--- start Records for the task ---

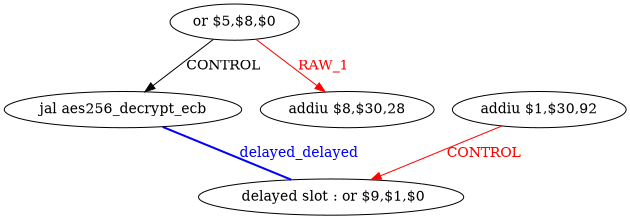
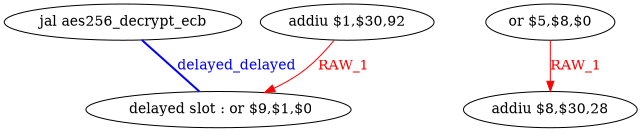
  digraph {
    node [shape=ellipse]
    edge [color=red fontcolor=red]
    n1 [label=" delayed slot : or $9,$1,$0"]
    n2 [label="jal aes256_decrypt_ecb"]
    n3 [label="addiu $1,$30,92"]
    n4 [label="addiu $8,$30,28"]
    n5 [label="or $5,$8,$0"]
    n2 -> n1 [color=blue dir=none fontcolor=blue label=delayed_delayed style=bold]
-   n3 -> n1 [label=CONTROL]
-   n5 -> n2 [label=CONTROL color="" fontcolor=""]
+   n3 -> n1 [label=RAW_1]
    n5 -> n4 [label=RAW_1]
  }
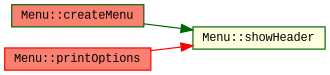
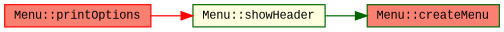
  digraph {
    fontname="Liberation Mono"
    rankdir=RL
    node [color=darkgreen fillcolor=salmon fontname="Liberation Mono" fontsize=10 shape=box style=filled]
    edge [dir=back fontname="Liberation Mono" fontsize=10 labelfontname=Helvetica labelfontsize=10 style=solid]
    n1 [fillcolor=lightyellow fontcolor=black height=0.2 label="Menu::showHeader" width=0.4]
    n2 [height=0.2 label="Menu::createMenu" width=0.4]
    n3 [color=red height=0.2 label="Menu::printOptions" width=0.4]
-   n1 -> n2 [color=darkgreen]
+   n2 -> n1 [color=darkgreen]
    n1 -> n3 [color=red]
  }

--- end Records for the task ---
--- start Records for the task ---

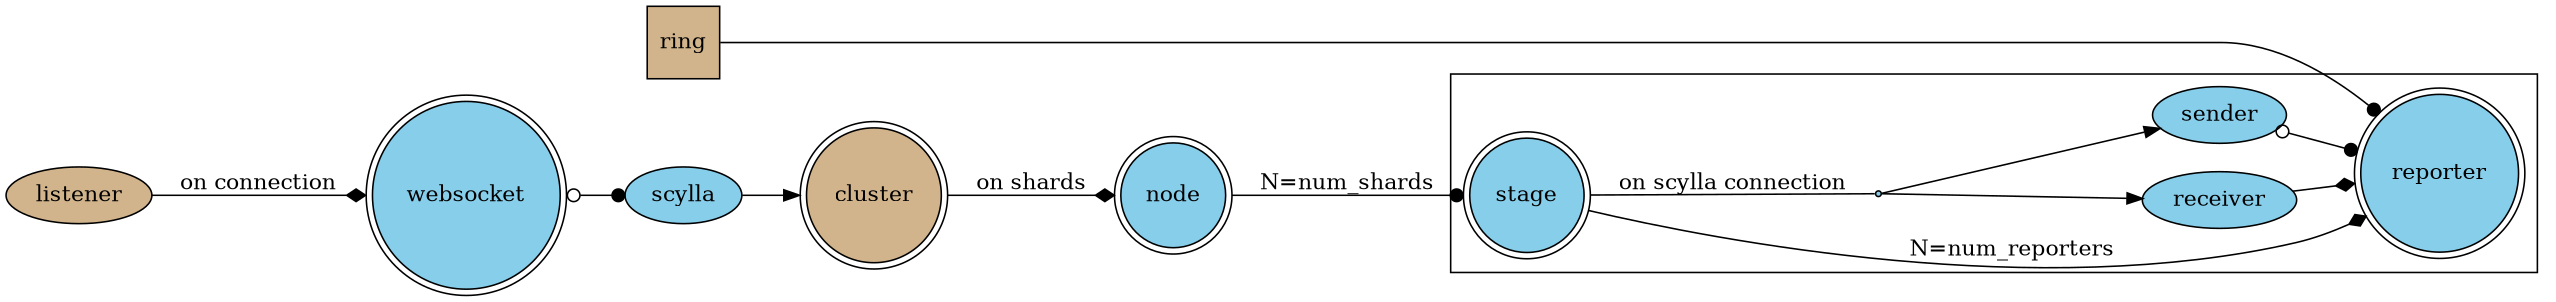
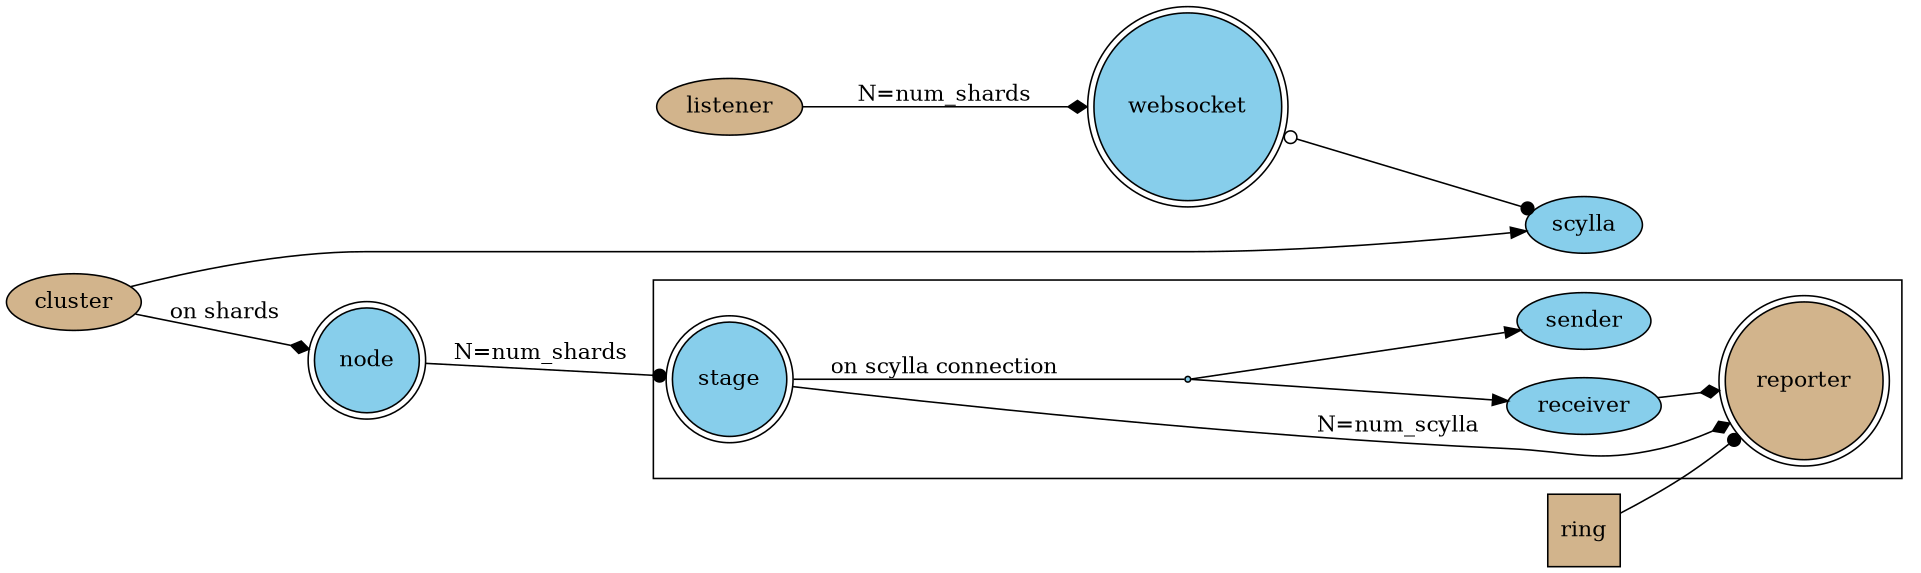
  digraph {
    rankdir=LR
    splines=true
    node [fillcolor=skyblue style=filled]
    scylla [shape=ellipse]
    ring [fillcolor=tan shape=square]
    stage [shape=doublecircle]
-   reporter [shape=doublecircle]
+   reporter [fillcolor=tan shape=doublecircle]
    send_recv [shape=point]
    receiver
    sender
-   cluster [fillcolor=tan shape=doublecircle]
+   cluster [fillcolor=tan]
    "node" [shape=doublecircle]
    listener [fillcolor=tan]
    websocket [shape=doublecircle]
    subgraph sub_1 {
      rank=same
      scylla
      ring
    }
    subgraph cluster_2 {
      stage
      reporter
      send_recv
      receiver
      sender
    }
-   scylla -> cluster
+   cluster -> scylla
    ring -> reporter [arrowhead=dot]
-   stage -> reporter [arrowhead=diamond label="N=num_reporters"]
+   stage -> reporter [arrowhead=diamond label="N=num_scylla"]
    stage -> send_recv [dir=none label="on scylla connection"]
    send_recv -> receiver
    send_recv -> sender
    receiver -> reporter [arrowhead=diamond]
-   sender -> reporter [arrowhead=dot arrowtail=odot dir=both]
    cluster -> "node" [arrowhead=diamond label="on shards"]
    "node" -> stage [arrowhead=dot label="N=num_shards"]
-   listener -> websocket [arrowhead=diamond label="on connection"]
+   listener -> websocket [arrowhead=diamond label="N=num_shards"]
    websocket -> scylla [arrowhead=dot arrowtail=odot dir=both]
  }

--- end Records for the task ---

▸ What is expected
How many lines in the items above contain the string "websocket"? Reply with only the number.

▸ The result
4